In the attempt to keep the cost of the enacted tax cut from exceeding Congress's target total of $1.35 trillion, the repeal of the estate tax as enacted will be fully effective for only a single year. The "logic" that was carefully constructed to "balance" the cost of the tax cuts against projected situations has been obliterated by reality. However, if total repeal takes effect for that year, it still seems unlikely that Congress would allow the estate tax to be reinstated. This tax, which is paid by only the wealthiest taxpayers-approximately 2 percent of individual taxpayers-generates significant revenue for the federal government. In Fiscal Year (FY) 1998, roughly 110,000 returns were filed, and the government collected $24.6 billion. In 1999, the government collected $28.4 billion from the estate tax. While we would support modifications of the estate tax to ensure that forced sales are not required by small businesses and family farms, fully eliminating the estate tax will lead only to a greater concentration of wealth and a likely substantial decrease in charitable contributions. The Treasury Department estimates that between $5 billion and $6 billion in charitable gifts would be lost if the estate tax is fully repealed.

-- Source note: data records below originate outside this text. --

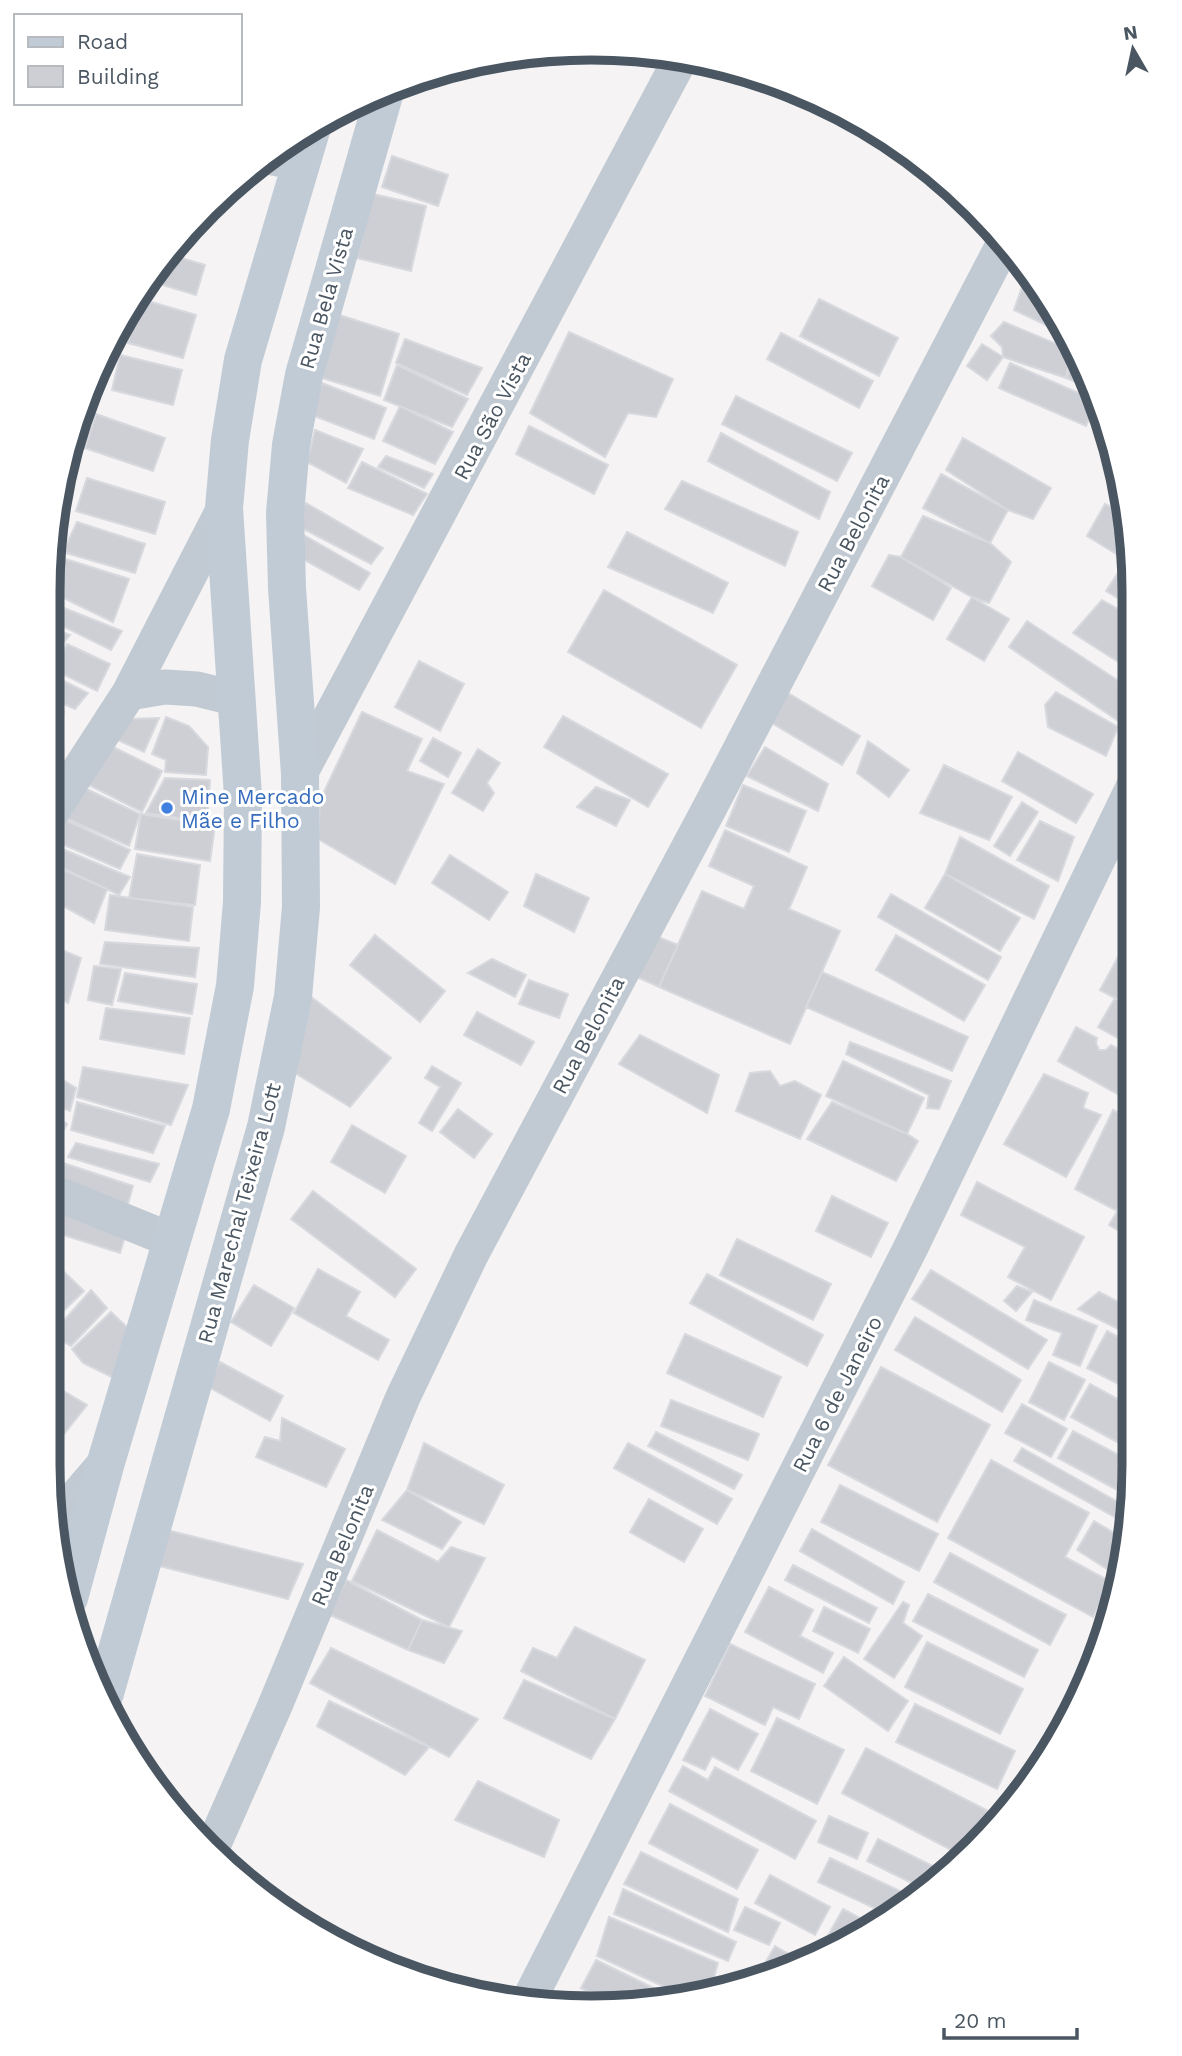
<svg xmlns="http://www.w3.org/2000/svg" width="1182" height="2056" viewBox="0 0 1182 2056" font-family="'Work Sans',sans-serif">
<rect width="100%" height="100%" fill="#f5f3f3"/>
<path fill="#cdcfd5" stroke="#d7d9de" stroke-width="2" d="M392,156L448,175L438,206L382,187Z
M373,194L426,206L411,271L357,258Z
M168,254L205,265L196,295L146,280Z
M1027,273L1062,319L1069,336L1014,310Z
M141,299L196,315L183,358L128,343Z
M819,299L898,338L879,376L800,336Z
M336,314L399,334L380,396L316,376Z
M1004,322L1071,350L1066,378L1003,357L1002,347L991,336Z
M569,332L673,379L656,417L628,413L605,457L530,413Z
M781,333L873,381L859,408L767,359Z
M405,339L482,368L467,395L396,363Z
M982,344L1003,357L987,380L967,366Z
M1077,353L1094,390L1066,378Z
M120,355L182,370L173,405L112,390Z
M105,358L107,359L95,398L86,395Z
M1010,363L1097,401L1086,426L999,388Z
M397,365L468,399L452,427L384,400Z
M322,383L386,408L374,439L309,414Z
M736,396L852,453L837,481L722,424Z
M400,406L453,432L435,464L383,441Z
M96,414L165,438L153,471L85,448Z
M529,426L608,465L594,494L516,454Z
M315,430L363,449L346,483L307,462Z
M721,433L830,492L819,519L708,461Z
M963,438L1051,488L1033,519L1008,510L946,470Z
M71,443L81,446L71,479L64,477Z
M386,456L433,474L424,488L378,467Z
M362,462L427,494L413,515L348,488Z
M941,474L1008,510L990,543L923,508Z
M87,478L165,502L155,534L76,511Z
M682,481L798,532L785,566L665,509Z
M306,503L383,548L371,564L294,524Z
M1105,504L1126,515L1134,555V565L1087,536Z
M923,516L990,543L1011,562L989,603L972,597L901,557Z
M77,522L145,544L135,573L63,552Z
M295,530L370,573L359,590L297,556Z
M627,532L728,583L713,613L608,567Z
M889,555L901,557L951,588L933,620L872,586Z
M59,557L129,579L113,622L49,591Z
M1126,561L1134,566V608L1106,591Z
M604,590L737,665L701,728L568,652Z
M972,597L1009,619L984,661L947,639Z
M1102,600L1134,618V672L1073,633Z
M54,604L122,631L111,650L48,619V612Z
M1027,621L1134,691V708L1123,724L1009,647Z
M48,627L70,635L59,648L48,644Z
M67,644L110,664L97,691L48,667V656L59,661Z
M419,661L464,684L440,731L395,707Z
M48,673L88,693L75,709L48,697Z
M1056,692L1118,727L1106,756L1048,727L1045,705Z
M788,693L860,736L842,765L770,722Z
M48,704L64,712L51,738L48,736Z
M362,712L422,739L407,771L444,784L395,884L318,839L320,800Z
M563,716L668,774L648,807L544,747Z
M166,717L189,726L208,747L206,775L165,772L166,760L152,754Z
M159,718L144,752L111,737L128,719Z
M433,738L461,753L448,777L420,761Z
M868,741L909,770L889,797L857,773Z
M107,744L162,771L142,812L87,784Z
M765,747L828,784L818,811L747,776Z
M478,749L500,763L487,783L494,793L483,811L452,793Z
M1018,752L1093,794L1076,823L1002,781Z
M944,765L1012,797L989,840L920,813Z
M165,778L210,780L207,822L146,813Z
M743,785L806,811L789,852L726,826Z
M80,786L140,814L129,846L63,817Z
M596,787L630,800L616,826L577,807Z
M1022,802L1038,812L1010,856L994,846Z
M141,814L215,826L210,861L135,849Z
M59,817L130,850L120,869L50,839Z
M1040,821L1074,837L1058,881L1017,860Z
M725,830L807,867L789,909L840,931L790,1044L659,987L702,891L744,909L754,886L709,866Z
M960,837L1049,886L1034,919L945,874Z
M48,843L130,877L119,895L48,861Z
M137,854L200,865L195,905L129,898Z
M450,855L508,892L489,920L432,883Z
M48,863L107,889L94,923L48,898Z
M536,874L589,898L574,932L524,906Z
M945,874L1020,918L1000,951L925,908Z
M891,894L1001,957L988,980L878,917Z
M110,895L193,907L189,941L105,930Z
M375,935L445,991L420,1022L350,965Z
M896,935L985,985L964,1021L876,970Z
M656,936L678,945L659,987L637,977Z
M1129,937L1134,940V1008L1100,990Z
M105,942L199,948L195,977L100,964Z
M48,944L81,958L68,1003L48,993Z
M492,959L526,975L515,997L468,973Z
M94,966L121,969L112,1005L88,1000Z
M822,972L968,1037L952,1071L806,1007Z
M125,973L197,984L192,1014L118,1001Z
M529,980L568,994L559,1018L519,1004Z
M310,996L391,1058L350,1107L295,1073Z
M1115,998L1134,1008V1047L1098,1027Z
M106,1008L190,1018L184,1054L100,1039Z
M477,1012L534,1042L521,1065L464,1035Z
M48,1024L62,1032L48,1052Z
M1076,1027L1097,1038L1096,1043L1099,1050H1106L1111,1045L1134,1057V1077L1121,1096L1058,1061Z
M640,1035L719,1075L707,1113L619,1064Z
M850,1042L951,1081L939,1109L927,1108L929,1095L846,1054Z
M843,1061L924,1098L907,1134L826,1096Z
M432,1066L461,1083L432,1131L419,1123L440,1087L425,1078Z
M83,1067L188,1085L171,1125L77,1097Z
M770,1071L780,1086L795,1081L821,1095L800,1139L736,1111L750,1073Z
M48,1072L58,1077L48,1099Z
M1044,1074L1088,1093L1083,1108L1101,1115L1066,1177L1004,1144Z
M63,1080L76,1088L70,1111L52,1104Z
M1134,1081V1109L1122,1103Z
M77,1102L165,1126L153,1153L71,1130Z
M832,1102L907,1134L918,1141L896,1181L807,1139Z
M458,1109L492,1134L474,1158L440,1132Z
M1113,1110L1134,1121V1179L1117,1211L1075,1189Z
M54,1115L67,1124L57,1142L48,1137V1118Z
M352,1125L406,1156L385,1193L331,1162Z
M76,1143L159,1164L150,1182L68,1157Z
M51,1159L133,1186L126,1211L48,1187V1170Z
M977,1182L1084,1237L1051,1300L1008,1277L1025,1247L961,1215Z
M1134,1184V1240L1109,1225Z
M313,1191L416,1269L395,1297L291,1219Z
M832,1196L888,1223L871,1257L816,1231Z
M48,1204L128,1227L120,1253L48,1230Z
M737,1239L831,1284L813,1320L720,1275Z
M59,1267L84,1291L47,1327V1278Z
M318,1269L360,1292L346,1316L389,1340L378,1360L294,1313Z
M931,1270L1047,1340L1028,1369L912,1299Z
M1134,1273V1297L1123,1291Z
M707,1274L823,1335L807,1366L690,1303Z
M254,1285L294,1308L271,1346L231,1322Z
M1017,1286L1032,1292L1016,1311L1004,1301Z
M91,1290L107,1308L71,1346L51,1335Z
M1099,1292L1134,1310V1337L1078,1309Z
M1034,1300L1097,1326L1080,1366L1053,1355L1062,1333L1026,1320Z
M111,1312L131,1331L114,1378L83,1363L72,1349Z
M915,1317L1021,1380L1002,1412L895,1350Z
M1107,1331L1134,1345V1392L1087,1368Z
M685,1334L781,1377L763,1417L667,1373Z
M220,1362L283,1396L270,1421L207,1386Z
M1049,1362L1085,1380L1064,1420L1029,1402Z
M881,1367L990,1425L937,1522L828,1465Z
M47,1381L87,1405L64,1434L47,1421Z
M1090,1384L1134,1408V1451L1071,1417Z
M671,1400L759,1434L748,1460L661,1426Z
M1022,1404L1067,1429L1051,1457L1005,1433Z
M282,1418L345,1449L326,1487L256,1457L265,1437L280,1441Z
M1073,1431L1134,1463V1499L1058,1458Z
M656,1432L742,1475L734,1489L648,1446Z
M424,1443L504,1485L484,1524L407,1490Z
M628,1443L732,1499L717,1524L614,1468Z
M1022,1448L1132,1510L1129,1525L1014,1461Z
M991,1460L1089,1513L1065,1557L1111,1582L1093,1617L948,1538Z
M840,1485L938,1534L919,1571L821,1522Z
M407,1490L461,1522L442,1549L382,1520Z
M649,1499L703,1529L684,1562L630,1532Z
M1094,1521L1126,1540L1121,1564L1115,1574L1077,1550Z
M812,1529L904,1582L893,1604L800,1551Z
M167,1530L303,1564L288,1599L152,1564Z
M377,1530L438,1562L451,1547L485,1558L449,1627L352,1581Z
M950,1553L1066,1615L1050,1645L934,1582Z
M793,1565L877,1608L869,1623L785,1580Z
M346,1580L422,1620L408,1650L330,1615Z
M769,1587L813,1610L800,1636L833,1653L823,1673L745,1632Z
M928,1594L1038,1650L1024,1677L913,1621Z
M903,1602L909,1605L903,1623L922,1636L894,1678L864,1659Z
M824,1607L870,1629L858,1653L813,1631Z
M422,1620L462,1631L444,1663L408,1650Z
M575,1627L645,1660L615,1719L521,1671L533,1648L557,1658Z
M927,1642L1023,1689L1000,1734L905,1687Z
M730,1644L815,1684L799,1719L773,1707L765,1725L705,1696Z
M331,1648L478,1719L449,1757L310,1683Z
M844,1657L908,1701L888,1731L824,1686Z
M524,1680L615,1719L591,1759L504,1718Z
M329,1701L429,1747L405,1775L317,1726Z
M915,1704L1015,1751L997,1789L896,1742Z
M710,1709L758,1734L738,1770L712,1756L705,1770L683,1760Z
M777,1718L844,1750L817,1804L751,1771Z
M866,1748L990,1812L975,1839L961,1855L842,1793Z
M683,1766L708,1780L715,1767L816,1821L795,1859L669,1791Z
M478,1781L559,1820L544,1857L455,1820Z
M670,1804L758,1850L737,1889L649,1843Z
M829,1816L868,1833L857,1859L818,1842Z
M878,1839L945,1872L928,1891L867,1861Z
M641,1852L738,1899L728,1932L624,1884Z
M830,1858L917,1899L889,1915L818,1882Z
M770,1875L830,1907L815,1935L755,1903Z
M623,1889L736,1942L728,1961L614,1914Z
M745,1907L780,1923L769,1945L734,1930Z
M843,1909L873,1925L840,1944L827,1937Z
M609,1917L718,1963L711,1987L702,1986L700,1990L682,1995L597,1956Z
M775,1946L806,1964L799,1968L757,1977Z
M596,1960L672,1997L626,2008L589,1992L581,1988Z
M589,1992L617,2007L584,2003Z"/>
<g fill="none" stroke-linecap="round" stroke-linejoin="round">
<path stroke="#c1cad2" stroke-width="35" d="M267,157L301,163
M129,693L165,687L197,689L237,699
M300,774L682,56
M48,818L129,693L224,508
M63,1196L171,1240
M56,1520L106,1462
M213,1846L274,1708L403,1397L471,1255L709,809L1004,243
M530,1998L911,1247L1134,785"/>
<path stroke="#c1cbd6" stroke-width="38" d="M69,1598L106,1462L211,1109L235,986L242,902L243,796L224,508L230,440L243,360L312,127
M105,1693L266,1127L293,997L301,907L300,774L287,588L285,513L291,445L304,375L386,88"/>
</g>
<circle fill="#3f7fe0" stroke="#fff" stroke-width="2.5" cx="167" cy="808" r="7"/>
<g text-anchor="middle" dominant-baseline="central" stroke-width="6" stroke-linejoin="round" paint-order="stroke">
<g font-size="21" fill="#4a5661" stroke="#fff">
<text transform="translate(326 298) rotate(-74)">Rua Bela Vista</text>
<text transform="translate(492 416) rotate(-62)">Rua São Vista</text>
<text transform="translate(853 533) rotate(-62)">Rua Belonita</text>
<text transform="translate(588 1035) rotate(-62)">Rua Belonita</text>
<text transform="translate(239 1213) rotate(-75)">Rua Marechal Teixeira Lott</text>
<text transform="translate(837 1394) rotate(-63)">Rua 6 de Janeiro</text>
<text transform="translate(342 1545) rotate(-67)">Rua Belonita</text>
</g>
<g font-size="21" fill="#366cbe" stroke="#fff" text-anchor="start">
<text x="181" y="796">Mine Mercado<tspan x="181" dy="24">Mãe e Filho</tspan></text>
</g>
</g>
<path d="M0 0H1182V2056H0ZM591 60H591A531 531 0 0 1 1122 591V1465A531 531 0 0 1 591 1996H591A531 531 0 0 1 60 1465V591A531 531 0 0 1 591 60Z" fill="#fff" fill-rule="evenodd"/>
<path fill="none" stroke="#4a5661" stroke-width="9" d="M591 60H591A531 531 0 0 1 1122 591V1465A531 531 0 0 1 591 1996H591A531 531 0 0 1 60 1465V591A531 531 0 0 1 591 60Z"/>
<rect x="14" y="14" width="228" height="91" fill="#ffffff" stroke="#b7bbc0" stroke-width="2"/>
<rect x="28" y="37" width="35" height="10" fill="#c1cbd6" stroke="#b7bbc0" stroke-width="2"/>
<text x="77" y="49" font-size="21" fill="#4a5661">Road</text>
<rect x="28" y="66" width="35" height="21" fill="#cdcfd5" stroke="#b7bbc0" stroke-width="2"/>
<text x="77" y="84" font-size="21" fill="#4a5661">Building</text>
<g transform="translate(1133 49) rotate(351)" stroke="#ffffff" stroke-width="5" paint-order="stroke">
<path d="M0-5L12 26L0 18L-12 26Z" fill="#4a5661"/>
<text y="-10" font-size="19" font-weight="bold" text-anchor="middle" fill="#4a5661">N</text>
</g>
<path d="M944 2028v10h133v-10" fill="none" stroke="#4a5661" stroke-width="3.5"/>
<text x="954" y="2028" font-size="21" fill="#4a5661" stroke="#ffffff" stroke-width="5" paint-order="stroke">20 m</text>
</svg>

We would also support the use of tax incentives to increase contributions to charities. These include proposals allowing non-itemisers-approximately two-thirds of all taxpayers-to deduct up to 100 percent of their charitable contributions. We believe this will encourage individuals to increase their giving, helping nonprofits do the vital work that benefits communities and people across America. We would also support proposed plans to allow charitable rollovers of Individual Retirement Accounts (IRAs) without penalty. Under current law, when making a contribution to a charity from an IRA, an IRA owner must include the withdrawal as income and claim an offsetting charitable deduction. For large contributions to charity from IRAs, this creates the possibility that individuals will not be able to deduct the full value of the contribution because of the limits on the percentage of one's income that may be deducted for charitable contributions. Thus the IRA charitable-rollover proposal provides that charitable contributions may be made directly to a charity without penalty, thereby simplifying and stimulating increased giving from IRAs to charity.
We support tax policy, both now and in the future, that reflects our deep Jewish commitment to the achievement of a just society in which all people can live with dignity and respect.
THEREFORE, the Union of American Hebrew Congregations resolves to:
- Oppose any tax policies, including rate cuts, that restrict the government's ability to address urgent needs both in the United States and abroad;
- Oppose any tax policies, including rate cuts, that unfairly and inequitably bestow their benefits on the wealthy in our society;
- Call on Congress and the administration to reexamine the tax cuts of 2001 in light of emergent fiscal and national security realities;
- Support deficit reduction and efforts toward a balanced budget generally, as long as such efforts do not undermine addressing needs within our communities or compromise the security or economic well-being of our nation;
- Oppose the repeal of the estate tax, recognizing that if there are problems with the estate tax, the solution is to make appropriate modification to the law, not repeal it; and
Support tax policies that increase incentives for charitable giving, including:
- Charitable-giving tax deductions for non-itemisers; and
- IRA rollovers and deductions for charitable purposes without penalty.